TRASFERIMENTO ALLA JUVE«Il trasferimento alla Juve? È stata una settimana piena di emozioni. La scorsa estate sono tornato all’Arsenal per il pre stagione ma mi hanno detto che non avrei potuto trovare spazio in prima squadra. Il mio tempo all’Arsenal era finito, sono stati lì per 8 anni. Quando mi ha chiamato la Juve è stato bellissimo. Ho parlato con uno scout che mi ha detto di avermi seguito per tre anni, mi è piaciuto quello che ci siamo detti. Quando la Juve ti vuole come puoi rifiutarla?

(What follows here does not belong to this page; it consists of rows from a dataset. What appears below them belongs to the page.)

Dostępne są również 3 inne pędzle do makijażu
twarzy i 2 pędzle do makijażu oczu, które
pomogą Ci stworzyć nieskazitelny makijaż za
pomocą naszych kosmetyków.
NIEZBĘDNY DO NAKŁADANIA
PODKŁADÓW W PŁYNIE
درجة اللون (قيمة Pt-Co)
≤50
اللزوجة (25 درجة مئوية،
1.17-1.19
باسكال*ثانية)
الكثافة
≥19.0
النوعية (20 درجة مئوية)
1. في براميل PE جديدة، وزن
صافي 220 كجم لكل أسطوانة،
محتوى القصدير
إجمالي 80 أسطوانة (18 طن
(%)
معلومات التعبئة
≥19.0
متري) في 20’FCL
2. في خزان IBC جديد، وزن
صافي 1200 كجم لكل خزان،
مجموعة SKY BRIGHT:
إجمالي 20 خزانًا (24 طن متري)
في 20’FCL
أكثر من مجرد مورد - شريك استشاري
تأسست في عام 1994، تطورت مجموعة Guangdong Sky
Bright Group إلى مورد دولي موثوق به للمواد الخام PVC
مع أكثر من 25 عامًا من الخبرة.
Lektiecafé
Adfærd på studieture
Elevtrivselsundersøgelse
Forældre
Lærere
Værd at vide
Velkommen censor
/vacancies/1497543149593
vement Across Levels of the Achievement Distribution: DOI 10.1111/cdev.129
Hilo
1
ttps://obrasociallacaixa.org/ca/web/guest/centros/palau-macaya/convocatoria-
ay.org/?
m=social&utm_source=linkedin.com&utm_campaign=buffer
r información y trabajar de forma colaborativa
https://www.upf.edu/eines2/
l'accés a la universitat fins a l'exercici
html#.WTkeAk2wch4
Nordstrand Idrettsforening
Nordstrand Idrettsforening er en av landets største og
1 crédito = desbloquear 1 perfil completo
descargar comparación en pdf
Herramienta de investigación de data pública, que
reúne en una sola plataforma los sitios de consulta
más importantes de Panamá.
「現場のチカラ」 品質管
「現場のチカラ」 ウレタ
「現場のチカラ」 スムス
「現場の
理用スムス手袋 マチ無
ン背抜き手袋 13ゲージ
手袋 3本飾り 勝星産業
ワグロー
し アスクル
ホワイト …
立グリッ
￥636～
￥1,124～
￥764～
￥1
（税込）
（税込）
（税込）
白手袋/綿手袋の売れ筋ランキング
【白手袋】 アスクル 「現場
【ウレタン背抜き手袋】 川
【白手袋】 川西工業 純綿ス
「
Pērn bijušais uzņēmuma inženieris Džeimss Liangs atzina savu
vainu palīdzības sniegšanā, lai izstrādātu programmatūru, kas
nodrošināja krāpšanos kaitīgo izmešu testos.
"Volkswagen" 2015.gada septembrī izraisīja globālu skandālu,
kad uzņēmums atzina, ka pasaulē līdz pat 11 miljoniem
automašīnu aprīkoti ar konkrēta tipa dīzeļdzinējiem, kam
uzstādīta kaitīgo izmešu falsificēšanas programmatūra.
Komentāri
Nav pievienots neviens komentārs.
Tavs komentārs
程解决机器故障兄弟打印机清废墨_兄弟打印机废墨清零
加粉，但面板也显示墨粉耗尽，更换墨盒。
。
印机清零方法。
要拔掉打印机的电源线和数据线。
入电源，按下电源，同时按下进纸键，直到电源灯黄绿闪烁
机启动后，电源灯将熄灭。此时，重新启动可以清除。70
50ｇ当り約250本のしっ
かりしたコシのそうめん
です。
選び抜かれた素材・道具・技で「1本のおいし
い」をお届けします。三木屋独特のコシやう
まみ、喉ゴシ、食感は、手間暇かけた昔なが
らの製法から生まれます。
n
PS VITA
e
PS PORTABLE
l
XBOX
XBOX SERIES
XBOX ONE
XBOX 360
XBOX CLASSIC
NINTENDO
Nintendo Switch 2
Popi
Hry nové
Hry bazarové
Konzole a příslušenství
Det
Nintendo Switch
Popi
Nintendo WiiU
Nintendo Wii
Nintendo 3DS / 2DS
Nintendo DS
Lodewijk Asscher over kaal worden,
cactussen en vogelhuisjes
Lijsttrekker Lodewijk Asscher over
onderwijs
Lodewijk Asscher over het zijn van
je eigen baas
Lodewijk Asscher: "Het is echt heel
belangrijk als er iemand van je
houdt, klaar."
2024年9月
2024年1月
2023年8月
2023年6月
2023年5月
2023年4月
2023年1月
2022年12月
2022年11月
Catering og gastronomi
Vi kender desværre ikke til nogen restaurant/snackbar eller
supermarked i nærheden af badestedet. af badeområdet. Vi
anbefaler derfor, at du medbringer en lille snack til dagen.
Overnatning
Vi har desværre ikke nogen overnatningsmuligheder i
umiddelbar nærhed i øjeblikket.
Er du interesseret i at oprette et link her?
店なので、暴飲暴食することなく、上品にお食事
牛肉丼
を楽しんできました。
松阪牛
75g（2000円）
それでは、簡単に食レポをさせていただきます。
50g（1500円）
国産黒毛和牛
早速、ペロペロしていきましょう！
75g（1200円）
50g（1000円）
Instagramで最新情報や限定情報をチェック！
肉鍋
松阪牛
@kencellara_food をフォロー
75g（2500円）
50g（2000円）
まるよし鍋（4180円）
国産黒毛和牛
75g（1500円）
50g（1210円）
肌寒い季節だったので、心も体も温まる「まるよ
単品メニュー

Non ci ho pensato due volte. Mi piaceva il progetto, pensavo che sarei solo potuto migliorare, allenarmi con grandi calciatore e imparare più che potevi. È stata un’opportunità grandiosa e l’ho colta».

JUVE«Mi ricordo il primo allenamento come se fosse ieri, era la prima volta che vedevo Ronaldo. Devi essere veloce a fare quello che vuoi fare altrimenti Bonucci e Chiellini ti stendono. Ho imparato a fare le cose rapidamente. Ronaldo è incredibile da guardare, come si allena e come si applica. Si prende cura del corpo e della dieta fuori dal campo. Kean è un buon amico, ho un buon rapporto anche con Emre Can e Szczesny. Il club ti fa sentire coinvolto nello spogliatoio».

ESORDIO«Mi ricordo che prima delle partita Allegri mi ha chiesto se fossi pronto. Al 69′ sono entrato in campo e ho fatto il mio debutto, è un giorno che non dimenticherò mai».